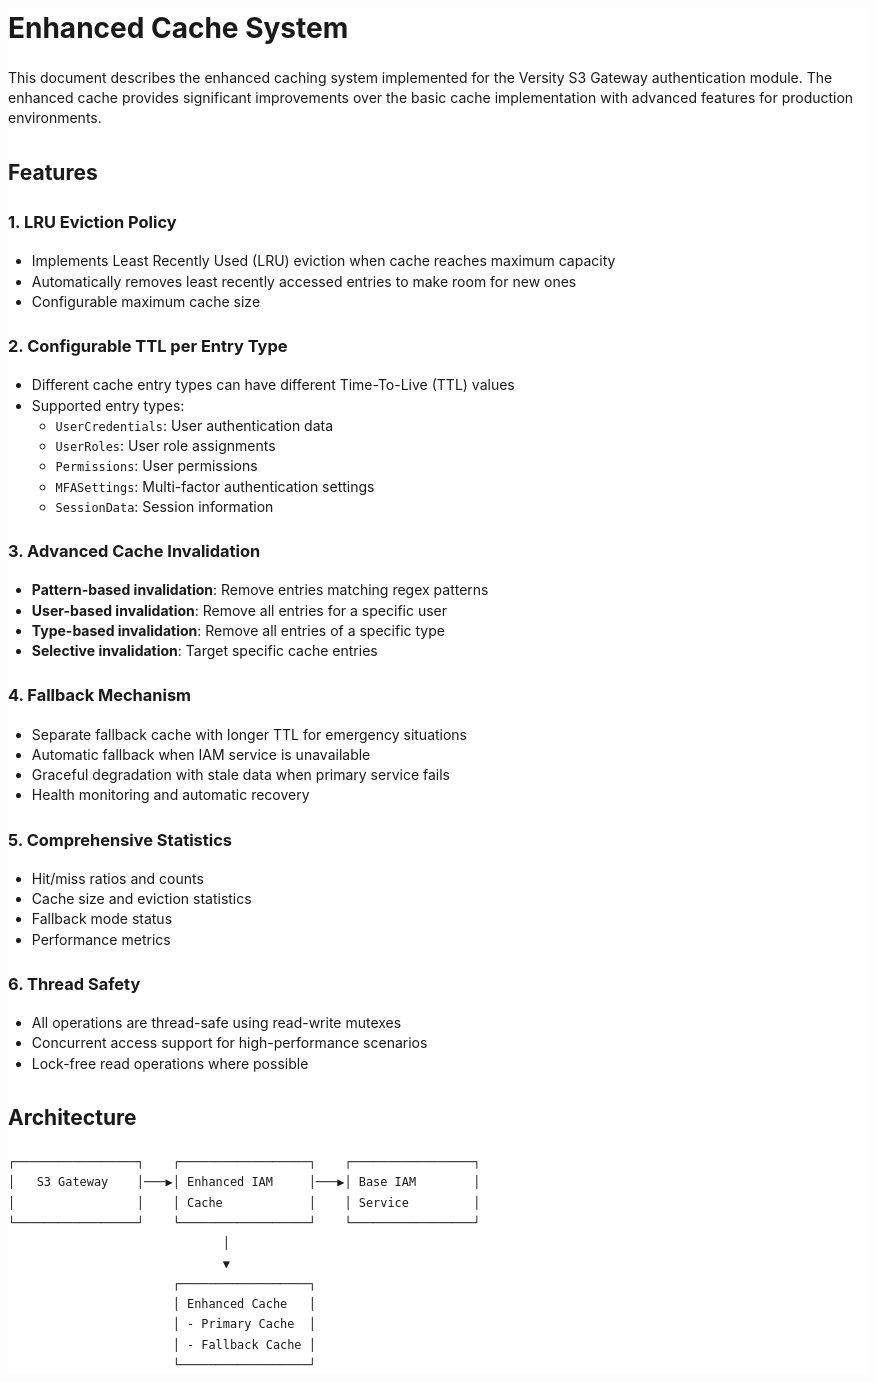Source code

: # Enhanced Cache System

This document describes the enhanced caching system implemented for the Versity S3 Gateway authentication module. The enhanced cache provides significant improvements over the basic cache implementation with advanced features for production environments.

## Features

### 1. LRU Eviction Policy
- Implements Least Recently Used (LRU) eviction when cache reaches maximum capacity
- Automatically removes least recently accessed entries to make room for new ones
- Configurable maximum cache size

### 2. Configurable TTL per Entry Type
- Different cache entry types can have different Time-To-Live (TTL) values
- Supported entry types:
  - `UserCredentials`: User authentication data
  - `UserRoles`: User role assignments
  - `Permissions`: User permissions
  - `MFASettings`: Multi-factor authentication settings
  - `SessionData`: Session information

### 3. Advanced Cache Invalidation
- **Pattern-based invalidation**: Remove entries matching regex patterns
- **User-based invalidation**: Remove all entries for a specific user
- **Type-based invalidation**: Remove all entries of a specific type
- **Selective invalidation**: Target specific cache entries

### 4. Fallback Mechanism
- Separate fallback cache with longer TTL for emergency situations
- Automatic fallback when IAM service is unavailable
- Graceful degradation with stale data when primary service fails
- Health monitoring and automatic recovery

### 5. Comprehensive Statistics
- Hit/miss ratios and counts
- Cache size and eviction statistics
- Fallback mode status
- Performance metrics

### 6. Thread Safety
- All operations are thread-safe using read-write mutexes
- Concurrent access support for high-performance scenarios
- Lock-free read operations where possible

## Architecture

```
┌─────────────────┐    ┌──────────────────┐    ┌─────────────────┐
│   S3 Gateway    │───▶│ Enhanced IAM     │───▶│ Base IAM        │
│                 │    │ Cache            │    │ Service         │
└─────────────────┘    └──────────────────┘    └─────────────────┘
                              │
                              ▼
                       ┌──────────────────┐
                       │ Enhanced Cache   │
                       │ - Primary Cache  │
                       │ - Fallback Cache │
                       └──────────────────┘
```
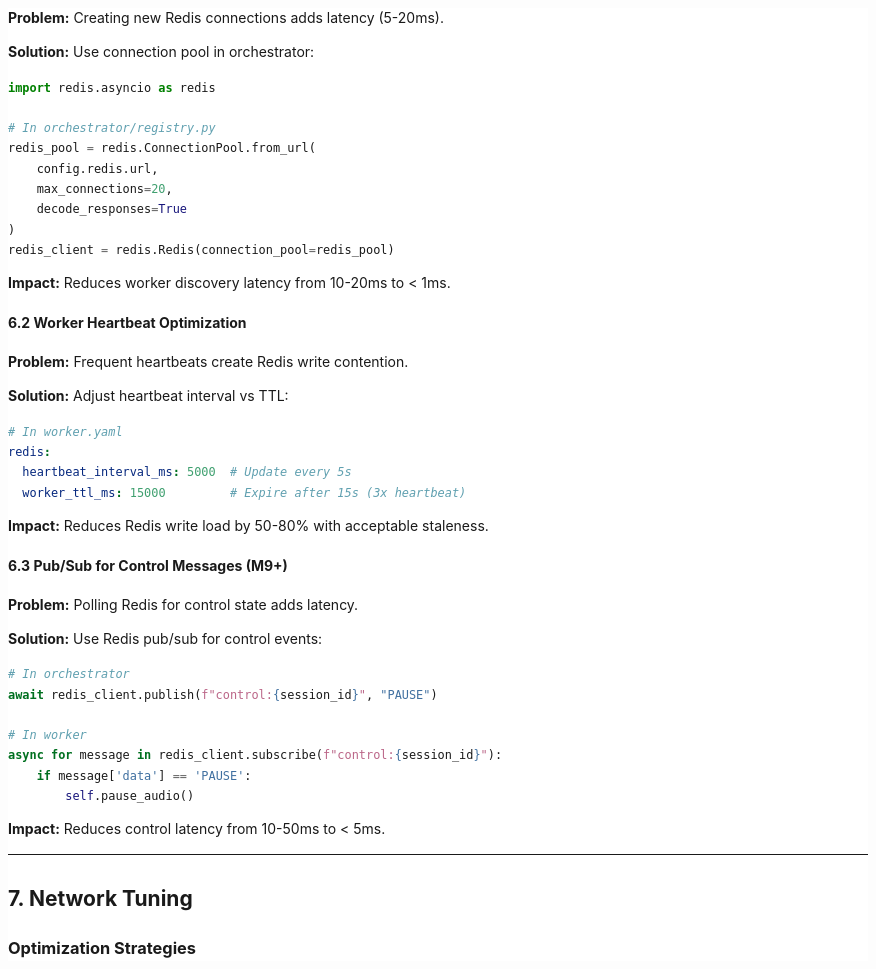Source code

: **Problem:** Creating new Redis connections adds latency (5-20ms).

**Solution:** Use connection pool in orchestrator:

```python
import redis.asyncio as redis

# In orchestrator/registry.py
redis_pool = redis.ConnectionPool.from_url(
    config.redis.url,
    max_connections=20,
    decode_responses=True
)
redis_client = redis.Redis(connection_pool=redis_pool)
```

**Impact:** Reduces worker discovery latency from 10-20ms to < 1ms.

#### 6.2 Worker Heartbeat Optimization

**Problem:** Frequent heartbeats create Redis write contention.

**Solution:** Adjust heartbeat interval vs TTL:

```yaml
# In worker.yaml
redis:
  heartbeat_interval_ms: 5000  # Update every 5s
  worker_ttl_ms: 15000         # Expire after 15s (3x heartbeat)
```

**Impact:** Reduces Redis write load by 50-80% with acceptable staleness.

#### 6.3 Pub/Sub for Control Messages (M9+)

**Problem:** Polling Redis for control state adds latency.

**Solution:** Use Redis pub/sub for control events:

```python
# In orchestrator
await redis_client.publish(f"control:{session_id}", "PAUSE")

# In worker
async for message in redis_client.subscribe(f"control:{session_id}"):
    if message['data'] == 'PAUSE':
        self.pause_audio()
```

**Impact:** Reduces control latency from 10-50ms to < 5ms.

---

## 7. Network Tuning

### Optimization Strategies
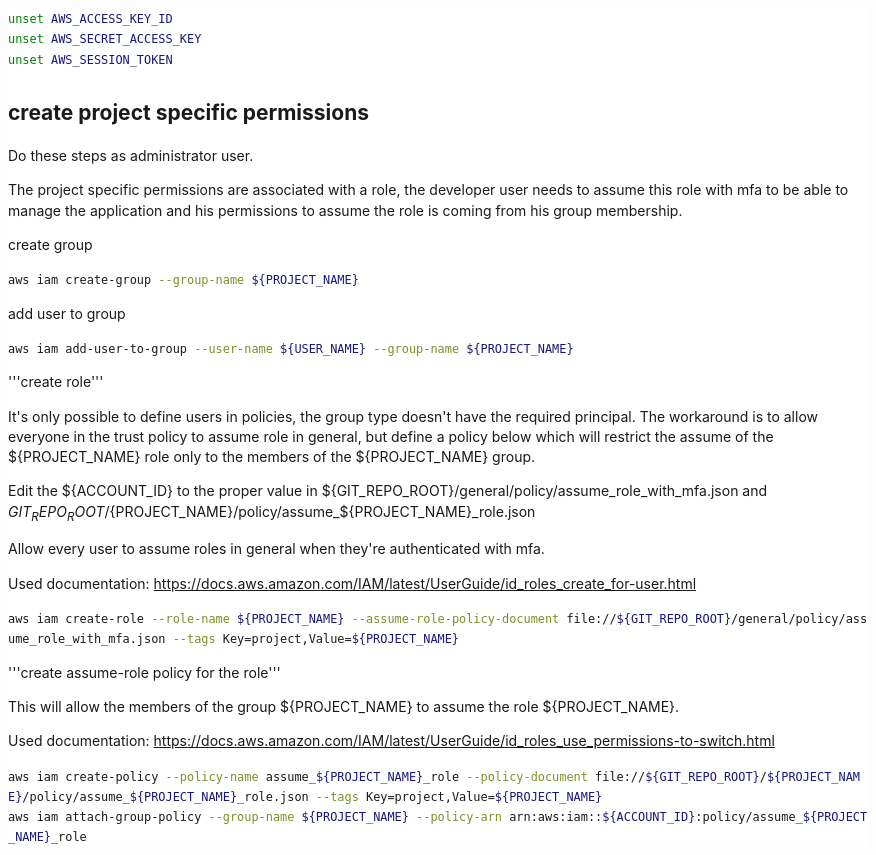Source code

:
 ```bash
unset AWS_ACCESS_KEY_ID
unset AWS_SECRET_ACCESS_KEY
unset AWS_SESSION_TOKEN
```

## create project specific permissions

Do these steps as administrator user.

The project specific permissions are associated with a role, the developer user needs to assume this role with mfa to be able to manage the application and his permissions to assume the role is coming from his group membership.

create group

```bash
aws iam create-group --group-name ${PROJECT_NAME}
```

add user to group

```bash
aws iam add-user-to-group --user-name ${USER_NAME} --group-name ${PROJECT_NAME}
```

'''create role'''

It's only possible to define users in policies, the group type doesn't have the required principal. The workaround is to allow everyone in the trust policy to assume role in general, but define a policy below which will restrict the assume of the ${PROJECT_NAME} role only to the members of the ${PROJECT_NAME} group.

Edit the ${ACCOUNT_ID} to the proper value in ${GIT_REPO_ROOT}/general/policy/assume_role_with_mfa.json and ${GIT_REPO_ROOT}/${PROJECT_NAME}/policy/assume_${PROJECT_NAME}_role.json

Allow every user to assume roles in general when they're authenticated with mfa.

Used documentation: <https://docs.aws.amazon.com/IAM/latest/UserGuide/id_roles_create_for-user.html>

```bash
aws iam create-role --role-name ${PROJECT_NAME} --assume-role-policy-document file://${GIT_REPO_ROOT}/general/policy/assume_role_with_mfa.json --tags Key=project,Value=${PROJECT_NAME}
```

'''create assume-role policy for the role'''

This will allow the members of the group ${PROJECT_NAME} to assume the role ${PROJECT_NAME}.

Used documentation: <https://docs.aws.amazon.com/IAM/latest/UserGuide/id_roles_use_permissions-to-switch.html>

```bash
aws iam create-policy --policy-name assume_${PROJECT_NAME}_role --policy-document file://${GIT_REPO_ROOT}/${PROJECT_NAME}/policy/assume_${PROJECT_NAME}_role.json --tags Key=project,Value=${PROJECT_NAME}
aws iam attach-group-policy --group-name ${PROJECT_NAME} --policy-arn arn:aws:iam::${ACCOUNT_ID}:policy/assume_${PROJECT_NAME}_role
```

- - -

● **EXERCISE PROMPT**
Above are records; repeat only the lines starting at the line with "Enhanced Cache System" and ending at the line with "- Implements Least", exactly as they appear, both included.

● **TASK RESULT**
: # Enhanced Cache System

This document describes the enhanced caching system implemented for the Versity S3 Gateway authentication module. The enhanced cache provides significant improvements over the basic cache implementation with advanced features for production environments.

## Features

### 1. LRU Eviction Policy
- Implements Least Recently Used (LRU) eviction when cache reaches maximum capacity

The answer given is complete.